Middle Relievers: Dave Righetti, Aroldis Chapman, Dellin Betances, Johnny Murphy

Let’s start with Murphy. A six-time World Series champ, he collected saves when that really wasn’t a set position back in the ’30s and ’40s. He was also a World War II veteran, missing two seasons fighting for the United States.

Righetti would be this team’s long reliever given his starter history when he first entered the league with the Yanks. However, he transitioned to a bullpen role and thrived. He had a 3.11 ERA in 11 years with the Yanks, collecting 940 strikeouts over that span.

And then there’s the most recent generation back-end duo of Chapman and Betances. Chapman is still writing his Yankees story. Over four seasons already, “The Cuban Missile” has a 2.51 ERA and 111 saves.

Betances is an under-the-radar all-timer, but definitely deserves to make this list.

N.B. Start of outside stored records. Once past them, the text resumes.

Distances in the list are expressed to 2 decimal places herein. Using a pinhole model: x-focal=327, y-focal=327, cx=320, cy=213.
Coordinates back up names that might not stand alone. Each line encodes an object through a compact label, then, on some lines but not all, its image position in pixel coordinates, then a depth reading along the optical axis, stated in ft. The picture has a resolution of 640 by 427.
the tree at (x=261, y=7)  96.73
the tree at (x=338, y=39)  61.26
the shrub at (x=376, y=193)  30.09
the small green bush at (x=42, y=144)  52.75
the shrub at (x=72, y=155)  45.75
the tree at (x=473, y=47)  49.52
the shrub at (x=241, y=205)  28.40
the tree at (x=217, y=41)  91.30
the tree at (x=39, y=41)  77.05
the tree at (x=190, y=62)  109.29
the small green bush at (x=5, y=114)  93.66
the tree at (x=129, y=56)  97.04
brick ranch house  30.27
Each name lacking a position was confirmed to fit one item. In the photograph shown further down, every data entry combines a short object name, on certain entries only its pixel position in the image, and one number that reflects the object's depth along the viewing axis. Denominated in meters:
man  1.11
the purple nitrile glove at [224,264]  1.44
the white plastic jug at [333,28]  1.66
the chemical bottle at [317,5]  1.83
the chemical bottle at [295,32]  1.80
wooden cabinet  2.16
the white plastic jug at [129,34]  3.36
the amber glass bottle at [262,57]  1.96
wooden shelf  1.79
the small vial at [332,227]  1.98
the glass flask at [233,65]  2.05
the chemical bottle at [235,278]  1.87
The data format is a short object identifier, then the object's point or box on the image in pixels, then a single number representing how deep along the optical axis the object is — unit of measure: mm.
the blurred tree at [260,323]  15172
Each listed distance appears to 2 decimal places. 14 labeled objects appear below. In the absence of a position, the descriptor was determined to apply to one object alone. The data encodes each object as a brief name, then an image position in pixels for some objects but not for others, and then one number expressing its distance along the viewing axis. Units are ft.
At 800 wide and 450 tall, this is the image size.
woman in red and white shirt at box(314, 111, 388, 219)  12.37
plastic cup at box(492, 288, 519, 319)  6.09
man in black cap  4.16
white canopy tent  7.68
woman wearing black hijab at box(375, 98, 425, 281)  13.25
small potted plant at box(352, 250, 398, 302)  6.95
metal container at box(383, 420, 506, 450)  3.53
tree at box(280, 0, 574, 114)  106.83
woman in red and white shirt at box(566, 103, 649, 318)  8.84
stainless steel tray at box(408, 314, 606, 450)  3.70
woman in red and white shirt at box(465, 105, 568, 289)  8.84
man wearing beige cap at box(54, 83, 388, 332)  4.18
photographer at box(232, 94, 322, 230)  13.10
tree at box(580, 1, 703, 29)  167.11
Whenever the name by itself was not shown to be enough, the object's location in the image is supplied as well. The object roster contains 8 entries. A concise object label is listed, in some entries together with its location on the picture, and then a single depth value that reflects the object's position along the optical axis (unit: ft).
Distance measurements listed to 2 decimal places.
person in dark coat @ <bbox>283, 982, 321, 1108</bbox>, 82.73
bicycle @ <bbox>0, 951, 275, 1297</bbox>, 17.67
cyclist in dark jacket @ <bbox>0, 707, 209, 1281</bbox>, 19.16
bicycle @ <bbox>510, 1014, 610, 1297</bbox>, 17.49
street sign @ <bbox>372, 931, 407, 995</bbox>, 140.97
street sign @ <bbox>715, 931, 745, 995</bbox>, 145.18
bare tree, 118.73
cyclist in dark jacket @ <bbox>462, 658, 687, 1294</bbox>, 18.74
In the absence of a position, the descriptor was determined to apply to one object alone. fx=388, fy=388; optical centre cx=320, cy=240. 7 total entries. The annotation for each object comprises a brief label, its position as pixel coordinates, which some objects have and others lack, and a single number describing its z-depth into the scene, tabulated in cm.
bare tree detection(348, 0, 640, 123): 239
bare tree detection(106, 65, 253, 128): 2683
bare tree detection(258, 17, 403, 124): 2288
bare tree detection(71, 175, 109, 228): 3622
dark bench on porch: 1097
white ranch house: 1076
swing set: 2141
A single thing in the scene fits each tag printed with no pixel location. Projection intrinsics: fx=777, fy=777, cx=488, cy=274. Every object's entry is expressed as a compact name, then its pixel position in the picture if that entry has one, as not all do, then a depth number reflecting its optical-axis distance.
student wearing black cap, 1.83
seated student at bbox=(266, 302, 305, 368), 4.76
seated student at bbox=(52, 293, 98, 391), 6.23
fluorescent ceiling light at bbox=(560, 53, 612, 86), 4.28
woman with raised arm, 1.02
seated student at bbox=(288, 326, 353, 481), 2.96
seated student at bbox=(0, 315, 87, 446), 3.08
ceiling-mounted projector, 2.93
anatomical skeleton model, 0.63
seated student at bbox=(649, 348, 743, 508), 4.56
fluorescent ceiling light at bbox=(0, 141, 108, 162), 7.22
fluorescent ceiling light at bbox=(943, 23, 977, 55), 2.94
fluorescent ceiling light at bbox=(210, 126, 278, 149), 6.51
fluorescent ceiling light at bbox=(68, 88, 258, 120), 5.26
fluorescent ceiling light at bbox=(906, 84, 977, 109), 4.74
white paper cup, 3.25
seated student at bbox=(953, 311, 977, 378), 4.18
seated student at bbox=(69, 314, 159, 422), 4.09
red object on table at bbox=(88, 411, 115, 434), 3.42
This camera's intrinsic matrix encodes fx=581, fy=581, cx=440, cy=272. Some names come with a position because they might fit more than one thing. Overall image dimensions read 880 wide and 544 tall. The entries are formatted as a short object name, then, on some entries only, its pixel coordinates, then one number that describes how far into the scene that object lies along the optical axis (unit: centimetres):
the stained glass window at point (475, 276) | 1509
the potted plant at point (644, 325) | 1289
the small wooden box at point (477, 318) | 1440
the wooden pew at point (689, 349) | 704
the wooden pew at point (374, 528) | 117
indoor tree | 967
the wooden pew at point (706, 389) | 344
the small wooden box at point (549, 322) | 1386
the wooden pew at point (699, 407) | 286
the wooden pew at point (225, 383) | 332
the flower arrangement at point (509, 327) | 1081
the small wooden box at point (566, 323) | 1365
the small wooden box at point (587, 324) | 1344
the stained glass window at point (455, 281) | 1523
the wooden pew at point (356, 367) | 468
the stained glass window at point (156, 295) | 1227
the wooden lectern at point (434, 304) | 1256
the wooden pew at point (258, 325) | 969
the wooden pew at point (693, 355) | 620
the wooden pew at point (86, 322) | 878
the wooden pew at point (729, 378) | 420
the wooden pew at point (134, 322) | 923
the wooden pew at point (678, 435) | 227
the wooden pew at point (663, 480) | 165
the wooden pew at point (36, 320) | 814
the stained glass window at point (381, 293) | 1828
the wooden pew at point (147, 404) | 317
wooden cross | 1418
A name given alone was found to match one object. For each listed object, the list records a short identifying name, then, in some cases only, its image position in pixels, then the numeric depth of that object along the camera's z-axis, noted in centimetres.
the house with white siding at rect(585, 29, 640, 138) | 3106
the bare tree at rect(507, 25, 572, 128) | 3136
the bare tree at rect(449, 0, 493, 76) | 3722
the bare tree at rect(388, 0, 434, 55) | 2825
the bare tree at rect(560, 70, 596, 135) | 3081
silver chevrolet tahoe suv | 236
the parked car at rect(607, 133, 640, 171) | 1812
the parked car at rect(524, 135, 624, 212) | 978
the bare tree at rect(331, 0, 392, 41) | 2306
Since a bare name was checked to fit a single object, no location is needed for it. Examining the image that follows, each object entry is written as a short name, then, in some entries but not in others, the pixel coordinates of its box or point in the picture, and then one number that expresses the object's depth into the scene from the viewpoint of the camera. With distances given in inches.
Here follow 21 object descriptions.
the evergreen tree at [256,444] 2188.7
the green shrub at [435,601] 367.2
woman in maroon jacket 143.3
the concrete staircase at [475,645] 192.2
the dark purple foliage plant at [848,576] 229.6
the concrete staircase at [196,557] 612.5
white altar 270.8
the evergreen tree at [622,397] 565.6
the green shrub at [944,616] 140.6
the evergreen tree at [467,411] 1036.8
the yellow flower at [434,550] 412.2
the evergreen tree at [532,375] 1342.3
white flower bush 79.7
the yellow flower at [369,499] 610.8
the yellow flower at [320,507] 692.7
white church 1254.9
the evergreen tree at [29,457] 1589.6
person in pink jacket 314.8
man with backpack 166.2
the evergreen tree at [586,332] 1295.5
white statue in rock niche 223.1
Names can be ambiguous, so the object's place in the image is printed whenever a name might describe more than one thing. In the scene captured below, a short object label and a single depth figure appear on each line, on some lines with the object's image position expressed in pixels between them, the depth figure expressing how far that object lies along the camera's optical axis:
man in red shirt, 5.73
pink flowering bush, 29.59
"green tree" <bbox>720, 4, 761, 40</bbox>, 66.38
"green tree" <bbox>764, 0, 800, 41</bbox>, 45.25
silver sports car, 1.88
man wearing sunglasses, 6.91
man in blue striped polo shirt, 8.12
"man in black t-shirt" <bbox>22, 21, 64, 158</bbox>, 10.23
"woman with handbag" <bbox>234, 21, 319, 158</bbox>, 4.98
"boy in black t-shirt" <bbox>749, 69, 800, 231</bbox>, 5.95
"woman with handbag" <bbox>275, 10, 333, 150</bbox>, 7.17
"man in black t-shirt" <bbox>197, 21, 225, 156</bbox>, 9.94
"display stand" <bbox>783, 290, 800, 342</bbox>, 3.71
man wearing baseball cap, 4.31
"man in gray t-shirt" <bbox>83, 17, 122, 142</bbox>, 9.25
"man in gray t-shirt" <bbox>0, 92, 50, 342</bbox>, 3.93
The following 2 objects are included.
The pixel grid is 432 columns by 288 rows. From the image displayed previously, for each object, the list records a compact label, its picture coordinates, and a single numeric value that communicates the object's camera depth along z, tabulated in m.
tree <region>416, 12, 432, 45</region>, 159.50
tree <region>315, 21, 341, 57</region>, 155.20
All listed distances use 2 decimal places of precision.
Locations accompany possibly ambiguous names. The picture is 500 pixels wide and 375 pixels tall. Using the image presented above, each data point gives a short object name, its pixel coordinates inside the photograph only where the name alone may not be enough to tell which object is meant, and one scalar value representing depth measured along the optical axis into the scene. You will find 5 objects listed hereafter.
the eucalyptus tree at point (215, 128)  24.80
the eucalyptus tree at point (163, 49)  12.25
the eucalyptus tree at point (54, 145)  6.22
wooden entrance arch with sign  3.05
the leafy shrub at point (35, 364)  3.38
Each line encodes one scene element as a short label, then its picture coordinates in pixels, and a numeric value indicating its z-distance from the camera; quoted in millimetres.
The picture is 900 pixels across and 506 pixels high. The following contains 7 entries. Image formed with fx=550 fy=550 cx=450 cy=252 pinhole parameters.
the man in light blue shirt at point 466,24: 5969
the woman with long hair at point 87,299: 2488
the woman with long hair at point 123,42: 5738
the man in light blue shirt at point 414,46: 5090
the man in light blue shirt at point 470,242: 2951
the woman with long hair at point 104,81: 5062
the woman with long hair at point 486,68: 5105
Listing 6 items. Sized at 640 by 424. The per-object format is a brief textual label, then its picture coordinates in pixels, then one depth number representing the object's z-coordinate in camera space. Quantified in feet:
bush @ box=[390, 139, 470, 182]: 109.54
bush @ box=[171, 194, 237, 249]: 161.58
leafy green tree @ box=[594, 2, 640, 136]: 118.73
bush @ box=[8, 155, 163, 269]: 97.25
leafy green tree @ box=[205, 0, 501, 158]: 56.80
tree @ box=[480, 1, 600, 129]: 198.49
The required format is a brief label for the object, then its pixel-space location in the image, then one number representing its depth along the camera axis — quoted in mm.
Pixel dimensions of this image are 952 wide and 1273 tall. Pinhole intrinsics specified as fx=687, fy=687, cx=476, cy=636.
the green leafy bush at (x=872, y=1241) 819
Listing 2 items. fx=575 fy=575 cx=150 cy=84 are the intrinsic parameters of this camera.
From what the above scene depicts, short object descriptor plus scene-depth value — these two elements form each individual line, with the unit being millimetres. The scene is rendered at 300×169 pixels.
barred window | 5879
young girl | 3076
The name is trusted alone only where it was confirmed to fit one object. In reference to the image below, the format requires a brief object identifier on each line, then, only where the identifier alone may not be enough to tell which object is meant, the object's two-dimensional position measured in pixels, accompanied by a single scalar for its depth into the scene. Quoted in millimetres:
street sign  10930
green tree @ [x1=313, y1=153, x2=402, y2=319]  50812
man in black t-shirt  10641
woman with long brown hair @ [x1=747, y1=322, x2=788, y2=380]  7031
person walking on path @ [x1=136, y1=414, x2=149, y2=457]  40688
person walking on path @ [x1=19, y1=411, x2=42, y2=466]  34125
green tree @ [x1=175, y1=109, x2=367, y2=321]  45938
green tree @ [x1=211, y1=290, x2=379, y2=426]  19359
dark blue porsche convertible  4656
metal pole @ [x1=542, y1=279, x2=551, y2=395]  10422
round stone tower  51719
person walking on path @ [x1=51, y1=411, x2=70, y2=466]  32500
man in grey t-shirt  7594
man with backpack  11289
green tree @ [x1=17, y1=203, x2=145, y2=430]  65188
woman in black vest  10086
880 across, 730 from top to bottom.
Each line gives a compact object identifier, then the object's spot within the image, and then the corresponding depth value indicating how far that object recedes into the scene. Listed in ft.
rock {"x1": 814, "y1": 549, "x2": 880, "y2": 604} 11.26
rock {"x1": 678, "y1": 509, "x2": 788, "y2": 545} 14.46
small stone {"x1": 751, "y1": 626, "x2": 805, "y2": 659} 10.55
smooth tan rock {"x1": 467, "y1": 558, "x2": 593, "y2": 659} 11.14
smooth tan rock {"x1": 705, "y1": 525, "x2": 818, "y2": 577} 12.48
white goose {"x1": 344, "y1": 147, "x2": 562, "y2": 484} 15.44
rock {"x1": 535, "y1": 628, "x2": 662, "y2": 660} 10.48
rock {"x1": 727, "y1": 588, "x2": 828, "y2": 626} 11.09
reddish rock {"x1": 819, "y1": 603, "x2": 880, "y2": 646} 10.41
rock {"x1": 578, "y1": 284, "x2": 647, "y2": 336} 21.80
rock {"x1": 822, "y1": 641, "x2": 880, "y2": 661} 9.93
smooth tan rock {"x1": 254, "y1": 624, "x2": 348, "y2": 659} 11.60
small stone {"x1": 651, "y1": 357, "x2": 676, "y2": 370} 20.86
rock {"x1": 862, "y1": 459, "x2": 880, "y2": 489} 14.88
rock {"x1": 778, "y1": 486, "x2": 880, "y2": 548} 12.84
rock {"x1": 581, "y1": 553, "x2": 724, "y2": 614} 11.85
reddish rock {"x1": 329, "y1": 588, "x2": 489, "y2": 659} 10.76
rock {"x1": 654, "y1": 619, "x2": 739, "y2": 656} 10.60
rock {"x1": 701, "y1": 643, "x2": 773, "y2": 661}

When he was on, his triple-digits heater and nasty slider-curveball combo were virtually untouchable. A 2.36 ERA in his 358 games with 36 saves is something this all-time team deserves to have at the ready.


Bill Dickey (catcher), Don Mattingly (first base), Joe DiMaggio (outfield), Tony Lazzeri (infield), Roger Maris (outfield/DH)

Dickey is a no-brainer behind Berra, as they both share the same number retired by the team. Mattingly is another one, too, given his 14 seasons with a .307 average, which includes his insane years from 1984-1989 where he was one of the toughest outs in the league.

Because of Mantle’s placement in center field, DiMaggio needs to make it on this team somewhere. Lazzeri is another with his five World Series rings and ability to play second, short, and third.

And finally, I wanted a hitter who had proven himself in clutch situations and has pop in his bat. It’s Maris, and it’s kind of obvious why. That 1961 season was electric, and people forget he was just as good as an All-Star in 1960 and 1962 as well.